Stored entries
Content starts

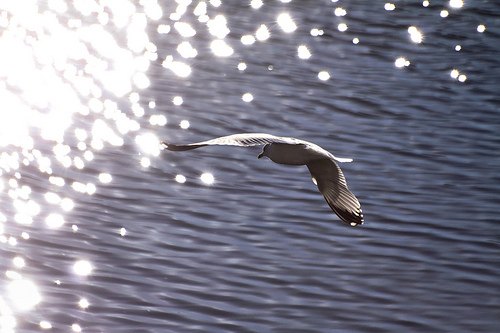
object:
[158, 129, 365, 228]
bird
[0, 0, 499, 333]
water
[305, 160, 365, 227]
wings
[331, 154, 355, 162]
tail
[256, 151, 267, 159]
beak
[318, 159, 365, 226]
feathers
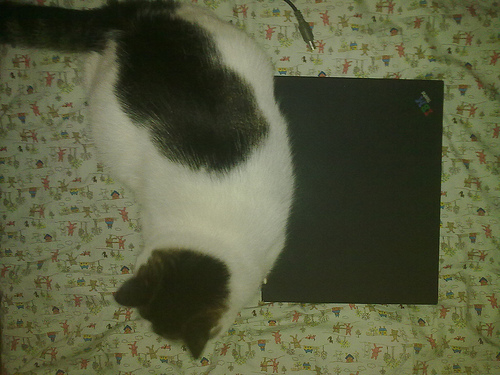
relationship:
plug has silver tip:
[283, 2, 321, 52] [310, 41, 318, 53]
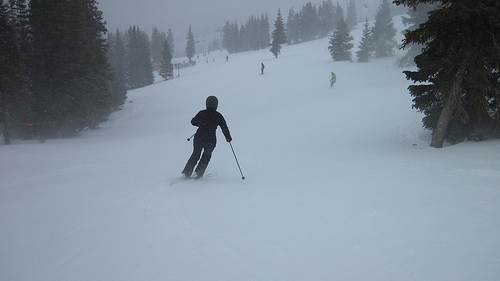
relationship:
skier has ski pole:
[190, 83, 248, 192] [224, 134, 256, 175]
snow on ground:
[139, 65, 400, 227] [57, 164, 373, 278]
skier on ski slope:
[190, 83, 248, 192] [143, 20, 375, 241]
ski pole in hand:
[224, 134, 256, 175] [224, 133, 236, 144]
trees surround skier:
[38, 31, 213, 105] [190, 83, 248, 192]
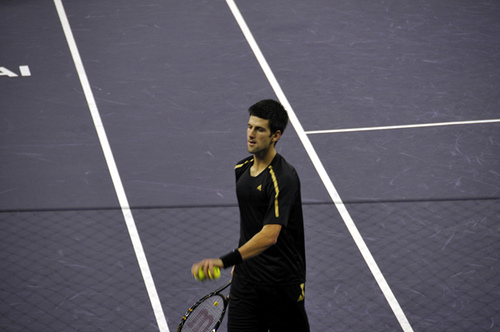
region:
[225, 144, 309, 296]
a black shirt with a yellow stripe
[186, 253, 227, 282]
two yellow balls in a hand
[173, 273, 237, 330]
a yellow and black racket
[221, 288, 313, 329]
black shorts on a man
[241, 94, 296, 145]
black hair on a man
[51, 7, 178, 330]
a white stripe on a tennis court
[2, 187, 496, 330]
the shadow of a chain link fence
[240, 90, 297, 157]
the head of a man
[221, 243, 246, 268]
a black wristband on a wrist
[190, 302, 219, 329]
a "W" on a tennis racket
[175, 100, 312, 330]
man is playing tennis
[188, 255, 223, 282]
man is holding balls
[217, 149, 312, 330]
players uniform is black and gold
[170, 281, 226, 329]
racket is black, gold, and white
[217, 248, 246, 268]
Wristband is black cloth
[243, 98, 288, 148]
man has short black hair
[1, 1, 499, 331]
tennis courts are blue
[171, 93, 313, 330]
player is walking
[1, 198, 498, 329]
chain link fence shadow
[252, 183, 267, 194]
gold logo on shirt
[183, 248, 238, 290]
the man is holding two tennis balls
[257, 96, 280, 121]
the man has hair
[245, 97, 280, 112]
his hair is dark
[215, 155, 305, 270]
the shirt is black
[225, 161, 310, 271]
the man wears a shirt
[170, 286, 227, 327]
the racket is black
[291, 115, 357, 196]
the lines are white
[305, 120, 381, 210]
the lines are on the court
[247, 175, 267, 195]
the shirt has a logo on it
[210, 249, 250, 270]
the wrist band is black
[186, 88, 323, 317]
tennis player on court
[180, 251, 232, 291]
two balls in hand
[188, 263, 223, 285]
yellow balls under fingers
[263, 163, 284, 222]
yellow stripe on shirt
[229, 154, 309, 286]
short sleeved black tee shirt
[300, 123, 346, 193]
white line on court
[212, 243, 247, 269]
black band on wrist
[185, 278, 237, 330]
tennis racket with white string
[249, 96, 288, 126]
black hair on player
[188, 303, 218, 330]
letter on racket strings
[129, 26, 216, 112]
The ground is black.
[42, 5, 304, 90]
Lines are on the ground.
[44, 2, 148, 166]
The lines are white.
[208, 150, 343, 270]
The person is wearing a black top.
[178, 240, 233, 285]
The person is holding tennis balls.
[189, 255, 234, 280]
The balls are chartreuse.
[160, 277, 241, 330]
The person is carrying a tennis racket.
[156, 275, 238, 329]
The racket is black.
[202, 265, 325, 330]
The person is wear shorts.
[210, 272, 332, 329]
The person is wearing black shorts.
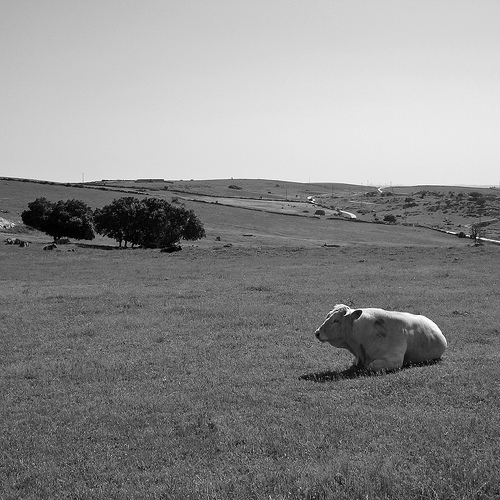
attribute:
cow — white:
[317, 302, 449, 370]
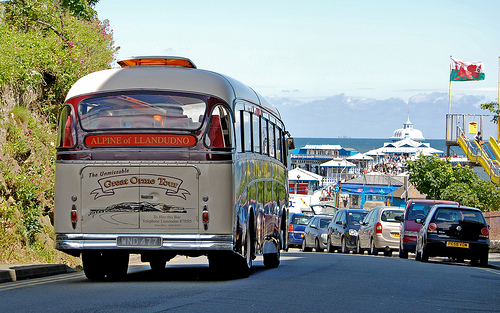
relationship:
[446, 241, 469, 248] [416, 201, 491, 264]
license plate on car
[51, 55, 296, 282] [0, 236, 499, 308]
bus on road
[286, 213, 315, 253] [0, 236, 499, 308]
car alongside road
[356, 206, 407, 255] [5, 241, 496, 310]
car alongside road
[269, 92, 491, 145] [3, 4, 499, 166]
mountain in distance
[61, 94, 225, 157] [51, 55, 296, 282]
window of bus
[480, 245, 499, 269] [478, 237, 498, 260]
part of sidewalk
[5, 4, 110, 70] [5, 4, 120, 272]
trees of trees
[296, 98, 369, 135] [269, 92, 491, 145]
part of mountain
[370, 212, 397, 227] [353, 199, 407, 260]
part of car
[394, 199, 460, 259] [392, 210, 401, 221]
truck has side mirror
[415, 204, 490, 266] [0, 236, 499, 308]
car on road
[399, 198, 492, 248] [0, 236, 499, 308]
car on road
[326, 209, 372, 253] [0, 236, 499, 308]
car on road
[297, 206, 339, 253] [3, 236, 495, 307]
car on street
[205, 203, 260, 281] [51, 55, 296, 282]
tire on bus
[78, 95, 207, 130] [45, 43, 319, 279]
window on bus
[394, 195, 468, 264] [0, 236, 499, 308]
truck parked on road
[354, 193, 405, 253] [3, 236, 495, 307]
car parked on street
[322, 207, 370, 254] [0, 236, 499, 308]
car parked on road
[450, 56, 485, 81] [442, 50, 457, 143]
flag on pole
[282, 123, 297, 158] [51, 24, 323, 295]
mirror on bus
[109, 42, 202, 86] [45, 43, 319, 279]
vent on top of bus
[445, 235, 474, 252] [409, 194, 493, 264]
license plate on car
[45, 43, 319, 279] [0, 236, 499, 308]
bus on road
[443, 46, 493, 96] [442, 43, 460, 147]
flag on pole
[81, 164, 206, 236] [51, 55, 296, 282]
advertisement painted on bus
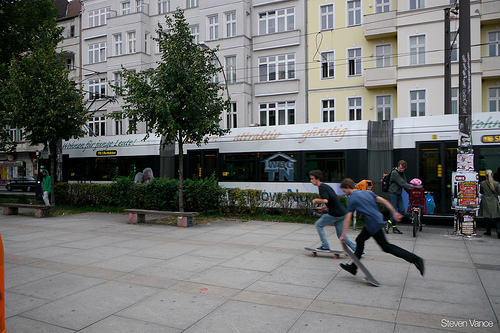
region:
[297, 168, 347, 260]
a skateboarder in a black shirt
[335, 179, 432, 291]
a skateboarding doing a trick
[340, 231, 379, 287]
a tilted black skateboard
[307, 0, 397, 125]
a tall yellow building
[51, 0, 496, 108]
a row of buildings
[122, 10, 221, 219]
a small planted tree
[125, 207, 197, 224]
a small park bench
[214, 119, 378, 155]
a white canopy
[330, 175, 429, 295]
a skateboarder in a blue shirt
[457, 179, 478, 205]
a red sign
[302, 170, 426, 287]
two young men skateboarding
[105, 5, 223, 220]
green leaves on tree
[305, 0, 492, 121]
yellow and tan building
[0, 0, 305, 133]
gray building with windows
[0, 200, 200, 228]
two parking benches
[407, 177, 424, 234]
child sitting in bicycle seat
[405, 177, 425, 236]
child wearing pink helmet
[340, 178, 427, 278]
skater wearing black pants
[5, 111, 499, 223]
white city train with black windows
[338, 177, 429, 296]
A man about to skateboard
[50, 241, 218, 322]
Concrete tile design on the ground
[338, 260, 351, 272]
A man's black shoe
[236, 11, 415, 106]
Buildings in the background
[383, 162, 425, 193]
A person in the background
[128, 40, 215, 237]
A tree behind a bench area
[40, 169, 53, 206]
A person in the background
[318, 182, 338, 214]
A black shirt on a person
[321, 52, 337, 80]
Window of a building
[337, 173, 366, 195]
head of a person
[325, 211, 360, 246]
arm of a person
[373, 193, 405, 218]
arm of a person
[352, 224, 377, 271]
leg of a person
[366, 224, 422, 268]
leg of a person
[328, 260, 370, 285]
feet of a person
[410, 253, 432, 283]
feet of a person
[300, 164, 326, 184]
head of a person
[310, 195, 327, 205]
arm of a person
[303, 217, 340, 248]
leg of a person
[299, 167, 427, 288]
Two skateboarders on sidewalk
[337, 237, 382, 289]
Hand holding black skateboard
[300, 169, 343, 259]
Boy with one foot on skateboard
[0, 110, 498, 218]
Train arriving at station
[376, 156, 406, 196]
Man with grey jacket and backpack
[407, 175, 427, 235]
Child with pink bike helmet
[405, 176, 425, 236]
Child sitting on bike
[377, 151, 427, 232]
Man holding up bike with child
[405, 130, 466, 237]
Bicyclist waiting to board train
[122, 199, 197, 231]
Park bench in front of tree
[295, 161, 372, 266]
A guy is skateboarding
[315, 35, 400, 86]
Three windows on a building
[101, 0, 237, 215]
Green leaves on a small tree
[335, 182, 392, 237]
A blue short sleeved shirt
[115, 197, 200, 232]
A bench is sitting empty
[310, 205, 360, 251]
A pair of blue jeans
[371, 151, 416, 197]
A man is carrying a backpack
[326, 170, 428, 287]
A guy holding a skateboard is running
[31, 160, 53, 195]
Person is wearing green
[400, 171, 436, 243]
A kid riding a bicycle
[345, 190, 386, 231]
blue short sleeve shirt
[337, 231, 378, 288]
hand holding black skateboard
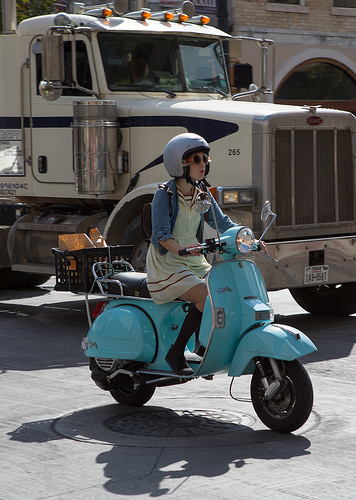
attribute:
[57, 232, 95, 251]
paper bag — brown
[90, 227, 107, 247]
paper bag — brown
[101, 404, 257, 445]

Content ends

Work to complete: Please give the entries again from the line with "[394, 199, 460, 259] [392, 210, 401, 221]" up to and including the line with "A man's black shoe", changing "region" to "area" and keeping everything else the same. Leave the pictures out of your answer.

Completed exercise:
[394, 199, 460, 259] [392, 210, 401, 221]
truck has side mirror
[415, 204, 490, 266] [0, 236, 499, 308]
car on road
[399, 198, 492, 248] [0, 236, 499, 308]
car on road
[326, 209, 372, 253] [0, 236, 499, 308]
car on road
[297, 206, 339, 253] [3, 236, 495, 307]
car on street
[205, 203, 260, 281] [51, 55, 296, 282]
tire on bus
[78, 95, 207, 130] [45, 43, 319, 279]
window on bus
[394, 195, 468, 264] [0, 236, 499, 308]
truck parked on road
[354, 193, 405, 253] [3, 236, 495, 307]
car parked on street
[322, 207, 370, 254] [0, 236, 499, 308]
car parked on road
[450, 56, 485, 81] [442, 50, 457, 143]
flag on pole
[282, 123, 297, 158] [51, 24, 323, 295]
mirror on bus
[109, 42, 202, 86] [45, 43, 319, 279]
vent on top of bus
[445, 235, 474, 252] [409, 194, 493, 264]
license plate on car
[45, 43, 319, 279] [0, 236, 499, 308]
bus on road
[443, 46, 493, 96] [442, 43, 460, 147]
flag on pole
[81, 164, 206, 236] [51, 55, 296, 282]
advertisement painted on bus
area:
[297, 168, 347, 260]
a skateboarder in a black shirt
[335, 179, 432, 291]
a skateboarding doing a trick
[340, 231, 379, 287]
a tilted black skateboard
[307, 0, 397, 125]
a tall yellow building
[51, 0, 496, 108]
a row of buildings
[122, 10, 221, 219]
a small planted tree
[125, 207, 197, 224]
a small park bench
[214, 119, 378, 155]
a white canopy
[330, 175, 429, 295]
a skateboarder in a blue shirt
[457, 179, 478, 205]
a red sign
[302, 170, 426, 287]
two young men skateboarding
[105, 5, 223, 220]
green leaves on tree
[305, 0, 492, 121]
yellow and tan building
[0, 0, 305, 133]
gray building with windows
[0, 200, 200, 228]
two parking benches
[407, 177, 424, 234]
child sitting in bicycle seat
[405, 177, 425, 236]
child wearing pink helmet
[340, 178, 427, 278]
skater wearing black pants
[5, 111, 499, 223]
white city train with black windows
[338, 177, 429, 296]
A man about to skateboard
[50, 241, 218, 322]
Concrete tile design on the ground
[338, 260, 351, 272]
A man's black shoe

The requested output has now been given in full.